Avocado Hummus (aka Guacahummus, or the most unappealing food name ever)
2014
At our house, guacamole and hummus, as individual products, are basically the sole staples of our diet (oh and greek yogurt but more on that in the future). In fact, the week before we got married, when I was working 15 hour days on a crazy project at work and had no time to cook, my husband essentially lived on a few tubs of Sabra hummus. These delicious dips and spreads have become the holy grail of trendy, healthy eating. Chock full of healthy fats from avocados or olive oil, full of antioxidants and the germ-fighting goodness of garlic, and breaming with fiber a-plenty – these international foods have made their way into the hearts and stomachs of Americans across the country.
So of course, it is only natural that these foods find their way into a blissful union. There is no exact science to this recipe, just as there is no exact science to my (award-winning) guacamole or hummus. The result was a very mild, extremely delicate and light tasting hummus with a green tint. On the first day, the avocado was barely discernible as a flavor, acting only through its fat content to emulsify and create a whipped texture for the hummus. On day 2 though (I am surprised the bowl lasted that long), the flavor of the avocado became more pronounced and created a delicate balance.
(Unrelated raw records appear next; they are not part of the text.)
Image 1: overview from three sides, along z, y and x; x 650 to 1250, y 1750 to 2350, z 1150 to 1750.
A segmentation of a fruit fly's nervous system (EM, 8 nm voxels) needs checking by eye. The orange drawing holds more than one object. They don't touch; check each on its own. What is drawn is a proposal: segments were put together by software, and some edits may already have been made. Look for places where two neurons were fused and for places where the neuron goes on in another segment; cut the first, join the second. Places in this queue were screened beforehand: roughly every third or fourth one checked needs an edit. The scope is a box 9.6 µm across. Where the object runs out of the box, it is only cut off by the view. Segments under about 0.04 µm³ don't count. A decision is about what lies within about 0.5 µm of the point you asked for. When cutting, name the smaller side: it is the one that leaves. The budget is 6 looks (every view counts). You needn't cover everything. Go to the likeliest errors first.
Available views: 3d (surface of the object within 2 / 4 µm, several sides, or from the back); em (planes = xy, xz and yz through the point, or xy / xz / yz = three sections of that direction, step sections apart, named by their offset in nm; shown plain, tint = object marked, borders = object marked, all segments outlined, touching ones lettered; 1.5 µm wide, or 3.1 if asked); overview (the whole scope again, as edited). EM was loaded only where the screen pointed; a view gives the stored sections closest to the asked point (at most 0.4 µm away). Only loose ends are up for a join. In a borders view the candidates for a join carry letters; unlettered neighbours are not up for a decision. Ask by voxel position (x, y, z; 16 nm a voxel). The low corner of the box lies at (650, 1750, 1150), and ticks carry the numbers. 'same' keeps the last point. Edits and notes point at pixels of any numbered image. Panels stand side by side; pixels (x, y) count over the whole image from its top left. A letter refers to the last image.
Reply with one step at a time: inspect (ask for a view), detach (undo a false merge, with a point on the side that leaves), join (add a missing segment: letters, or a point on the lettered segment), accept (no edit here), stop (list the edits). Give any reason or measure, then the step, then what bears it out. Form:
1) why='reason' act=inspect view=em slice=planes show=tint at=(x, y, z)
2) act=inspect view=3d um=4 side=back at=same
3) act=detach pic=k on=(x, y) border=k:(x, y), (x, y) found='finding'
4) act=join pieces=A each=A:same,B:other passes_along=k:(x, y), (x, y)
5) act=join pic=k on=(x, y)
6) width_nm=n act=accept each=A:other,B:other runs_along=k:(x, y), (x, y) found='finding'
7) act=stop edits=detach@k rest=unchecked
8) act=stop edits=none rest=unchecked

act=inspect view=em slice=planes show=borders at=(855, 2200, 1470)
Unfortunately, something about the combination of consonant letters and guttural vowels make the words “guacahummus” really unpleasant to my ears – so I refuse to call it that. Here is my version of Avocado Hummus which lends itself to many possible modifications, like adding some fresh jalapeno for more heat, more spices, using lime for the acid instead of lemon for a more south of the border flavor, the possibilities are endless.
Ingredients:
1 can chickpeas – drained (I love the trader joes organic garbanzo beans – they seem to be more cooked through than brands like goya and make for smoother hummus)
1 large or 2 small cloves of garlic
¼ to ½ of a lemon
1 ripe avocado
2-3 tbsp of tahini (I am currently using al wadi tahini which is much liquidier than some other brands I have tried)
Extra virgin olive oil
Water
Seasonings: salt, cumin, smoked paprika, chili pepper flakes
Some recipes recommend rinsing chickpeas, I don’t find a need to do that with the trader joes ones and its ok if you don’t drain out every last drop since you’ll be adding water anyways.
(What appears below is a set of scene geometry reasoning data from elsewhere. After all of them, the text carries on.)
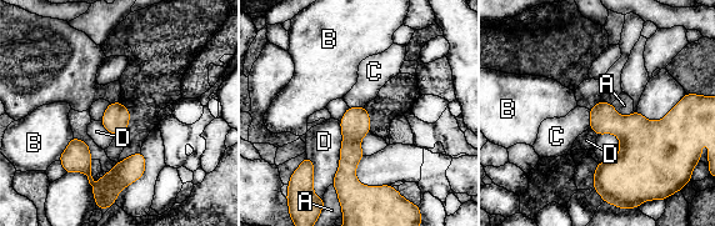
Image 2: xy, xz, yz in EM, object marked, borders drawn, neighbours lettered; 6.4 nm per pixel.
longest_contact=D:420nm act=accept each=A:other,B:other,C:other,D:other runs_along=2:(361, 110), (349, 156), (353, 201) found='no lettered segment goes on from it'

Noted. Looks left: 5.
why='an open end' act=inspect view=em slice=planes show=borders at=(1105, 1955, 1370)

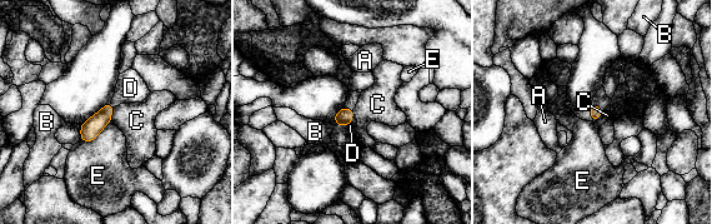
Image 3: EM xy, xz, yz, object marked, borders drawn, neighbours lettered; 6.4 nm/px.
act=join pieces=D each=A:other,B:other,C:other,D:same,E:other found='it goes on there'

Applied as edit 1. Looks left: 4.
why='branch stops here' act=inspect view=3d um=2 at=(755, 2115, 1725)

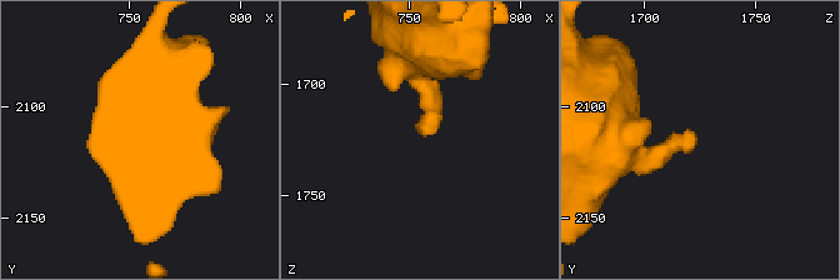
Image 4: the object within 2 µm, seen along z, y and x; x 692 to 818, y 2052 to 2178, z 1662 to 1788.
why='shape alone is not enough' act=inspect view=em slice=planes show=tint at=(756, 2111, 1722)

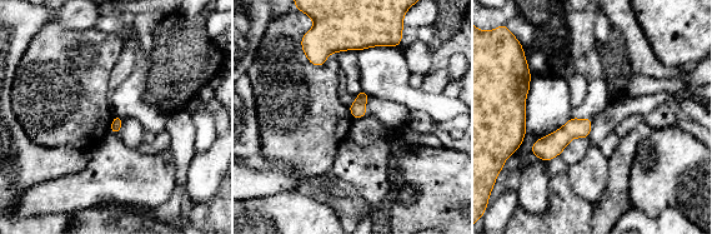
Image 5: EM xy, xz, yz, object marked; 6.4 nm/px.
why='what lies round it' act=inspect view=em slice=planes show=borders at=same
In a food processor (preferably small one like a magic bullet, or a 3-4 cup Cuisinart, or single serve cup of a ninja blender), whip tahini, garlic and juice of ¼ lemon, until garlic is minced. Add in about half the chickpeas and a few spoons of water, blend until mostly smooth. Add the remaining chickpeas and a tbsp. of olive oil. Also add a small palmful of salt (cooking is NOT an exact science – seasoning is very person dependent).
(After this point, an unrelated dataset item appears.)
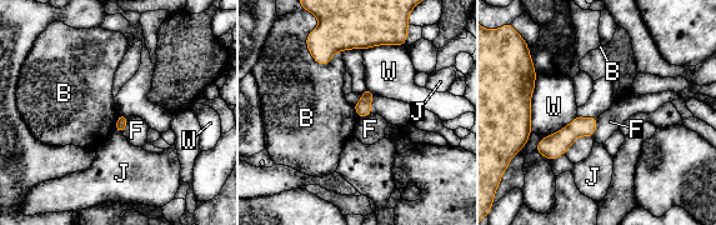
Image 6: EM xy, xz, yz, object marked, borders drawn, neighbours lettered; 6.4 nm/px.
act=accept each=B:other,F:other,J:other,W:other runs_along=6:(594, 120), (555, 145), (540, 148) found='none of them fits'

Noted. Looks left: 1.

Blend until mostly creamy, if it seems very dense, continue to add water a tbsp. or two at a time. Add the peeled and pitted ripe avocado – puree until entirely smooth. You may at the point want to mix in some more lemon juice or any of your seasonings (cumin, paprika, etc). The mixture should be light and fluffy. Spoon into a bowl, top with another tbsp or so of olive oil and sprinkle with paprika and/or chili pepper flakes. Its great right away with some pita or chips, but if you refrigerate it for a few hours it will give the flavors some time to marry.